You might want omit wireless interface in the list in case you are not sure whether you guessed correct name of interface. In case you were wrong, dhcpd will not start.
Boot ALIX
Now is time to finally halt (via halt command) virtual machine. Put CF card with your fresh OpenBSD installation and power it on. Connect your PC with ALIX vr1 interface via patch cable (vr1 interface is second when you are counting from power plug). Providing you have correct setup you should get IP via DHCP and be able to log to 192.168.43.1 as root from your PC.
$ dhclient eth0
$ ssh root@192.168.43.1
List interfaces via ifconfig command to see if all interfaces are configured correctly.
# ifconfig
lo0: flags=8049<UP,LOOPBACK,RUNNING,MULTICAST> mtu 33196
priority: 0
groups: lo
inet6 ::1 prefixlen 128
inet6 fe80::1%lo0 prefixlen 64 scopeid 0x4
inet 127.0.0.1 netmask 0xff000000
vr0: flags=8843<UP,BROADCAST,RUNNING,SIMPLEX,MULTICAST> mtu 1500
lladdr 00:0d:b9:13:ae:44
priority: 0
groups: egress
media: Ethernet autoselect (100baseTX full-duplex)
status: active
inet6 fe80::20d:b9ff:fe13:ae44%vr0 prefixlen 64 scopeid 0x1
inet 188.167.185.22 netmask 0xfffffc00 broadcast 188.167.187.255
vr1: flags=8843<UP,BROADCAST,RUNNING,SIMPLEX,MULTICAST> mtu 1500
lladdr 00:0d:b9:13:ae:45
priority: 0
media: Ethernet autoselect (100baseTX full-duplex)
status: active
inet 192.168.43.1 netmask 0xffffff80 broadcast 192.168.43.127
inet6 fe80::20d:b9ff:fe13:ae45%vr1 prefixlen 64 scopeid 0x2
enc0: flags=0<>
priority: 0
groups: enc
status: active
ral0: flags=8c43<UP,BROADCAST,RUNNING,OACTIVE,SIMPLEX,MULTICAST> mtu 1500
lladdr 00:19:db:9a:70:7d
priority: 4
groups: wlan
media: IEEE802.11 autoselect hostap (autoselect mode 11b hostap)
status: active
ieee80211: nwid miesivata chan 1 bssid 00:19:db:9a:70:7d wpakey 0x275c129801957c2f07a86ed85e1911df26827c07b3998bc53da7f4daae9793e wpaprotos wpa1,wpa2 wpaakms psk wpaciphers tkip,ccmp wpagroupcipher tkip 100dBm
inet 192.168.43.129 netmask 0xffffff80 broadcast 192.168.43.255
inet6 fe80::219:dbff:fe9a:707d%ral0 prefixlen 64 scopeid 0x5
pflog0: flags=141<UP,RUNNING,PROMISC> mtu 33196
priority: 0
groups: pflog
If you havent guest name of your wireless interface correctly your name would be missing and another unconfigured interface would show up. In that case do following:
- correct name of config file /etc/hostname.ifname to wireless network interface
- correct wlan_if variable value at top of /etc/pf.conf
- add wireless network interface to dhcpd_flags in /etc/rc.conf.local
Reboot to chect if everything works correctly after startup. Here is check list of features which should work.

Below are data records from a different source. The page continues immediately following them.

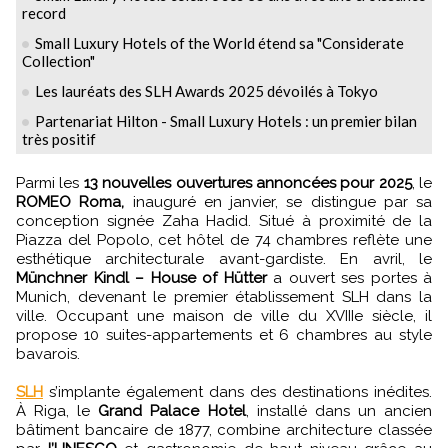
record
Small Luxury Hotels of the World étend sa "Considerate
Collection"
Les lauréats des SLH Awards 2025 dévoilés à Tokyo
Partenariat Hilton - Small Luxury Hotels : un premier bilan
très positif
Parmi les
13 nouvelles ouvertures annoncées pour 2025
, le
ROMEO Roma,
inauguré en janvier, se distingue par sa
conception signée Zaha Hadid. Situé à proximité de la
Piazza del Popolo, cet hôtel de 74 chambres reflète une
esthétique architecturale avant-gardiste. En avril, le
Münchner Kindl – House of Hütter
a ouvert ses portes à
Munich, devenant le premier établissement SLH dans la
ville. Occupant une maison de ville du XVIIIe siècle, il
propose 10 suites-appartements et 6 chambres au style
bavarois.
SLH
s’implante également dans des destinations inédites.
À Riga, le
Grand Palace Hotel
, installé dans un ancien
bâtiment bancaire de 1877, combine architecture classée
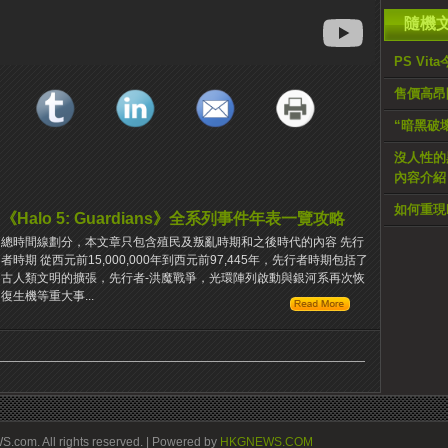
隨機
PS Vi
售價高昂限
“暗黑破
沒人性的黑
內容介紹 
如何重現
《Halo 5: Guardians》全系列事件年表一覽攻略
總時間線劃分，本文章只包含殖民及叛亂時期和之後時代的內容 先行
者時期 從西元前15,000,000年到西元前97,445年，先行者時期包括了
古人類文明的擴張，先行者-洪魔戰爭，光環陣列啟動與銀河系再次恢
復生機等重大事...
om. All rights reserved. | Powered by
HKGNEWS.COM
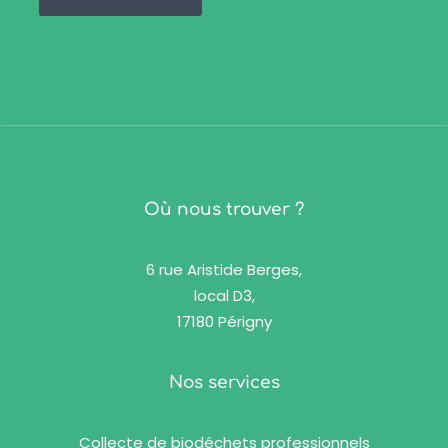
Où nous trouver ?
6 rue Aristide Berges,
local D3,
17180 Périgny
Nos services
Collecte de biodéchets professionnels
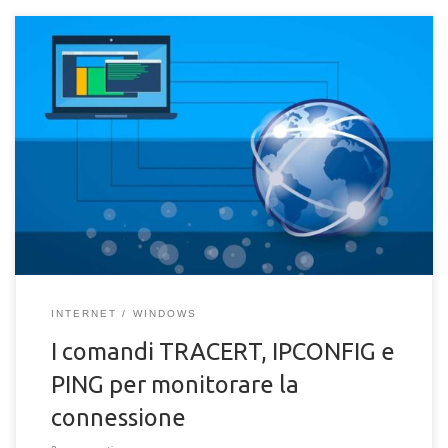
Scopri i comandi TRACERT, IPCONFIG e PING per monitorare la
connessione della tua rete internet. Scopri come analizzare lo
status della rete facilmente con Windows e prompt dei
comandi.
INTERNET
WINDOWS
I comandi TRACERT, IPCONFIG e
PING per monitorare la
connessione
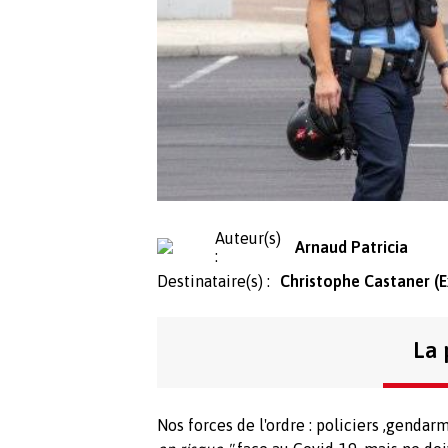
Auteur(s)
Arnaud Patricia
:
Destinataire(s) :
Christophe Castaner (Ex
La 
Nos forces de l'ordre : policiers ,genda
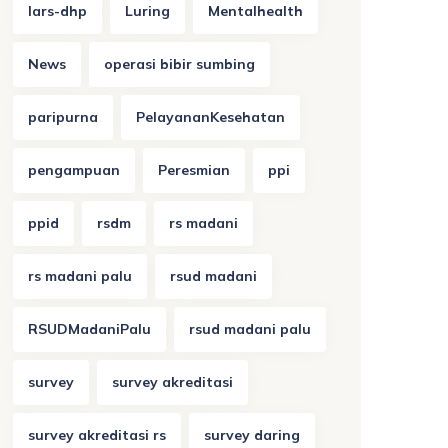
lars-dhp
Luring
Mentalhealth
News
operasi bibir sumbing
paripurna
PelayananKesehatan
pengampuan
Peresmian
ppi
ppid
rsdm
rs madani
rs madani palu
rsud madani
RSUDMadaniPalu
rsud madani palu
survey
survey akreditasi
survey akreditasi rs
survey daring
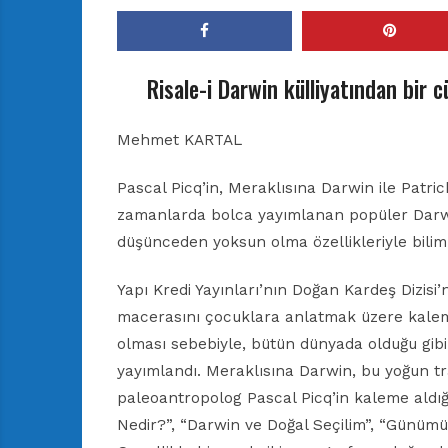
r
ı
D
e
Risale-i Darwin külliyatından bir c
r
g
i
Mehmet KARTAL
s
i
Pascal Picq’in, Meraklısına Darwin ile Patrick
zamanlarda bolca yayımlanan popüler Darwin
düşünceden yoksun olma özellikleriyle bilim m
Yapı Kredi Yayınları’nın Doğan Kardeş Dizisi’
macerasını çocuklara anlatmak üzere kalem
olması sebebiyle, bütün dünyada olduğu gibi 
yayımlandı. Meraklısına Darwin, bu yoğun tra
paleoantropolog Pascal Picq’in kaleme aldığ
Nedir?”, “Darwin ve Doğal Seçilim”, “Günümü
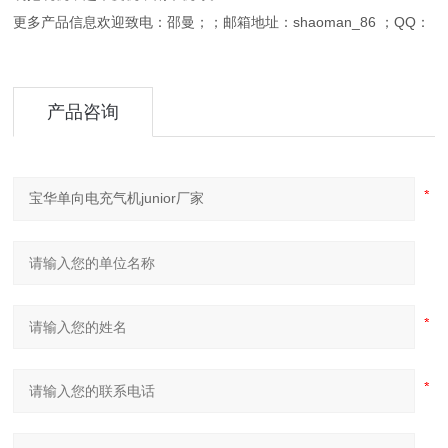
更多产品信息欢迎致电：邵曼；；邮箱地址：shaoman_86 ；QQ：
产品咨询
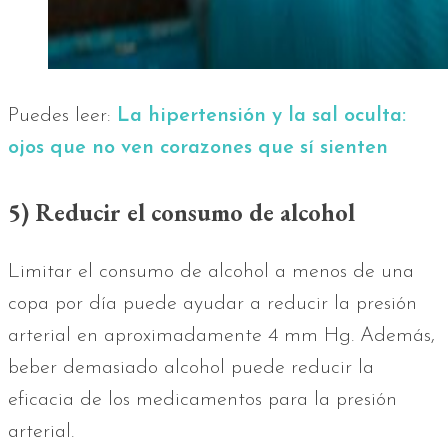
Puedes leer:
La hipertensión y la sal oculta:
ojos que no ven corazones que sí sienten
5) Reducir el consumo de alcohol
Limitar el consumo de alcohol a menos de una
copa por día puede ayudar a reducir la presión
arterial en aproximadamente 4 mm Hg. Además,
beber demasiado alcohol puede reducir la
eficacia de los medicamentos para la presión
arterial.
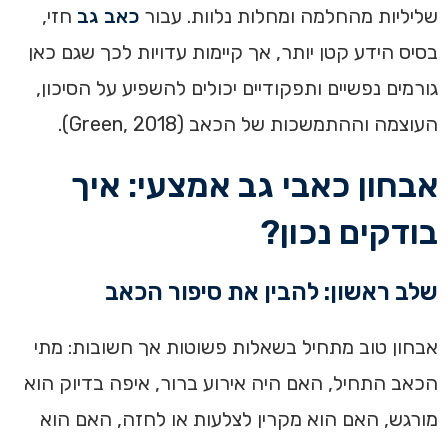
שליליות מהחלמה ומחלות נלוות. עבור
כאב גב
חזי,
בסיס הידע קטן יותר, אך קיימות עדויות לכך שגם כאן
גורמים נפשיים ותפקודיים יכולים להשפיע על הסיכון,
העוצמה וההתמשכות של הכאב (Green, 2018).
אבחון כאבי גב אמצעי: איך
בודקים נכון?
שלב ראשון: להבין את סיפור הכאב
אבחון טוב מתחיל בשאלות פשוטות אך חשובות: מתי
הכאב התחיל, האם היה אירוע ברור, איפה בדיוק הוא
מורגש, האם הוא מקרין לצלעות או לחזה, האם הוא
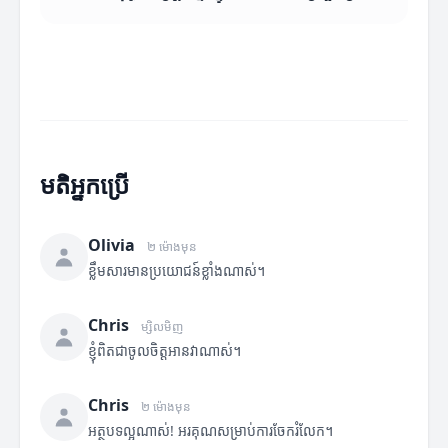
មតិអ្នកប្រើ
Olivia
២ ម៉ោងមុន
ខ្លឹមសារមានប្រយោជន៍ខ្លាំងណាស់។
Chris
ម្សិលមិញ
ខ្ញុំពិតជាចូលចិត្តអានវាណាស់។
Chris
២ ម៉ោងមុន
អត្ថបទល្អណាស់! អរគុណសម្រាប់ការចែករំលែក។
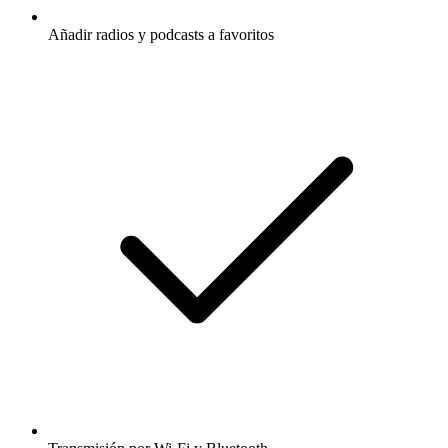
Añadir radios y podcasts a favoritos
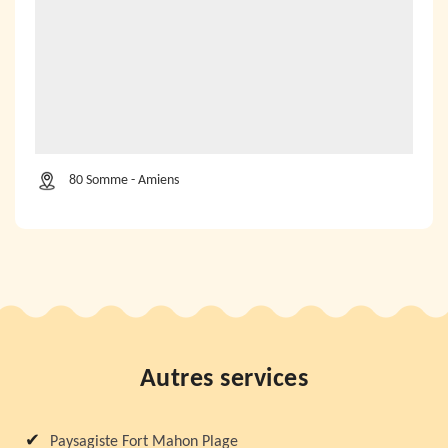
80 Somme - Amiens
Autres services
Paysagiste Fort Mahon Plage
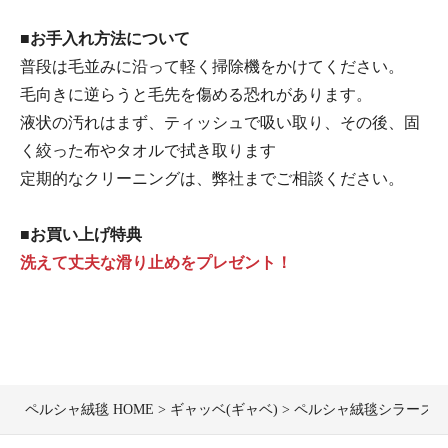
■お手入れ方法について
普段は毛並みに沿って軽く掃除機をかけてください。
毛向きに逆らうと毛先を傷める恐れがあります。
液状の汚れはまず、ティッシュで吸い取り、その後、固
く絞った布やタオルで拭き取ります
定期的なクリーニングは、弊社までご相談ください。
■お買い上げ特典
洗えて丈夫な滑り止めをプレゼント！
ペルシャ絨毯 HOME
ギャッベ(ギャベ)
ペルシャ絨毯シラーズ産ギャ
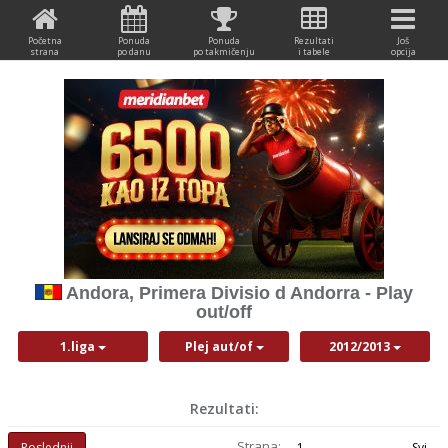
Početna
Ponuda
Ponuda
Rezultati
Još
strana
po danu
po takmičenju
i tabele
opcija
Andora, Primera Divisio d Andorra - Play
out/off
1.liga
Plej aut/of
2012/2013
Rezultati:
Strana:
Poslednji
1
Svi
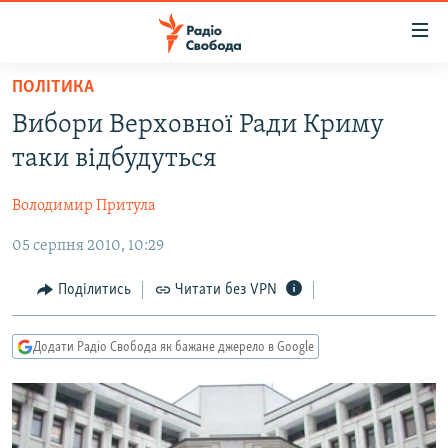
Доступність
посилання
Перейти
ПОЛІТИКА
до
РАДІО СВОБОДА – 70 РОКІВ
Вибори Верховної Ради Криму
основного
ВСЕ ЗА ДОБУ
матеріалу
таки відбудуться
СТАТТІ
Перейти
до
Володимир Притула
ВІЙНА
ПОЛІТИКА
основної
05 серпня 2010, 10:29
РОСІЙСЬКА «ФІЛЬТРАЦІЯ»
ЕКОНОМІКА
навігації
Перейти
ДОНБАС.РЕАЛІЇ
СУСПІЛЬСТВО
Поділитись
Читати без VPN
до
КРИМ.РЕАЛІЇ
КУЛЬТУРА
пошуку
Додати Радіо Свобода як бажане джерело в Google
ТИ ЯК?
СПОРТ
СХЕМИ
УКРАЇНА
КИТАЙ.ВИКЛИКИ
СВІТ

- DHCP on LAN network (already checked)
- Internet connection on LAN network
- Wireless network with WPA encryption
- DHCP on wireless network
- Internet connection on wireless network
- Console access through serual port (see next section)
Test Serial Port Console
Most of ALIX boards don't have graphics adapter, so in case of emergency serial port will be only way to communicate with the machine. It's a good idea to test it before you will needed it for real. Login as root and prepare minicom configuration file ~/.minicom.alix:
pu port /dev/ttyS0
pu baudrate 38400
pu bits 8
pu parity N
pu stopbits 1
pu rtscts No
Connect your PC and ALIX with null-modem cable and start minicom.
# minicom alix
If your connection is working correctly standard login prompt should appear (if not try hit enter).
OpenBSD/i386 (miesivata.my.domain) (tty00)
login:
Conclusion
I hope that you enjoyed straightforwardness of OpenBSD like I do. Final system is still far from perfect. Consider this state rather functional minimum and starting point for further customization to fit your specific needs. There are plenty applications for further consideration e.g. low-performance NAS, CUPS print server, DNS for your local network or MPD music player.